Te lezen fragment>

Lokale autoriteiten in het noordwesten van Cambodja hebben een man op de vingers getikt wegens zijn tuindecoratie: oude landmijnen en andere nog operationele munitie hingen aan een boom en lagen verspreid over zijn hof.

Zo’n dertigtal springtuigen, die nog steeds op scherp stonden, bengelden aan een tamarindeboom en lagen verspreid over de tuin van de man, zo verklaart een functionaris van het Cambodian Mines Action Center, een overheidsbedrijf dat instaat voor de opruiming van de mijnen.

Volgens diezelfde bron zou de munitie dateren uit de periode van de burgeroorlog, die in de jaren 90 tot een einde kwam. Van de aangetroffen landmijnen stond het merendeel nog steeds op scherp. Ze werden allemaal in beslag genomen en vernietigd.

Te onderzoeken gegevens>
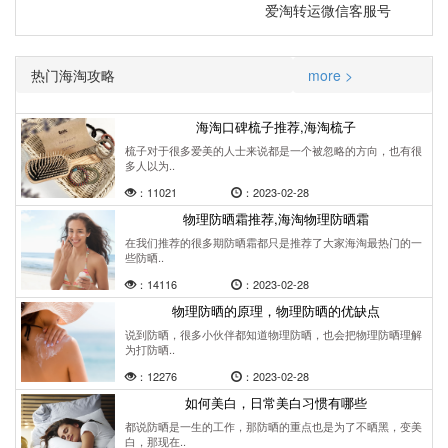
爱淘转运微信客服号
热门海淘攻略
more >
海淘口碑梳子推荐,海淘梳子
梳子对于很多爱美的人士来说都是一个被忽略的方向，也有很
多人以为..
：11021
：2023-02-28
物理防晒霜推荐,海淘物理防晒霜
在我们推荐的很多期防晒霜都只是推荐了大家海淘最热门的一
些防晒..
：14116
：2023-02-28
物理防晒的原理，物理防晒的优缺点
说到防晒，很多小伙伴都知道物理防晒，也会把物理防晒理解
为打防晒..
：12276
：2023-02-28
如何美白，日常美白习惯有哪些
都说防晒是一生的工作，那防晒的重点也是为了不晒黑，变美
白，那现在..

Opdrachten>
[1] Beantwoord over het bericht over de landmijnen in Cambodja:
(a) In welk deel van Cambodja woont de man?
(b) Aan wat voor boom hingen de springtuigen?
(c) Wat gebeurde er uiteindelijk met de aangetroffen landmijnen?
[2] Zet het bericht over de landmijnen in Cambodja voort na de laatste zin.

Schriftelijke antwoorden>
[1]
(a) In het noordwesten van Cambodja.
(b) Aan een tamarindeboom.
(c) Ze werden allemaal in beslag genomen en vernietigd.

[2]
De eigenaar van de ‘mijnenverzameling’ had vroeger een schroothandel. Hij had de mijnen aangetroffen in de rijstvelden en bossen nabij zijn huis en wou ze verkopen als oud ijzer. Toen de overheid de handel in landmijnen en ander springtuig verbood, wist de man niet meer wat hij ermee moest aanvangen.

Volgens een overheidsfunctionaris ging de man nadat het verbod in voege was getreden nog regelmatig op eigen houtje velden van andere dorpsbewoners ontmijnen tegen betaling, om de springtuigen vervolgens bij te houden. Hij woont in een gebied waar in de jaren 80 en 90 slag geleverd werd tussen de Cambodjaanse overheid en de communistische Rode Khmer-troepen.

In de Cambodjaanse bodem zouden zich naar schatting nog zo’n 4 tot 6 miljoen landmijnen en ander explosief materiaal bevinden. Volgens de Cambodian Mine Action and Victim Assistance Authority zouden landmijnen en ander explosief tuig tussen 1979 en 2019 19.780 dodelijke slachtoffers hebben gemaakt en bij nog eens 45.075 mensen letsels hebben toegebracht.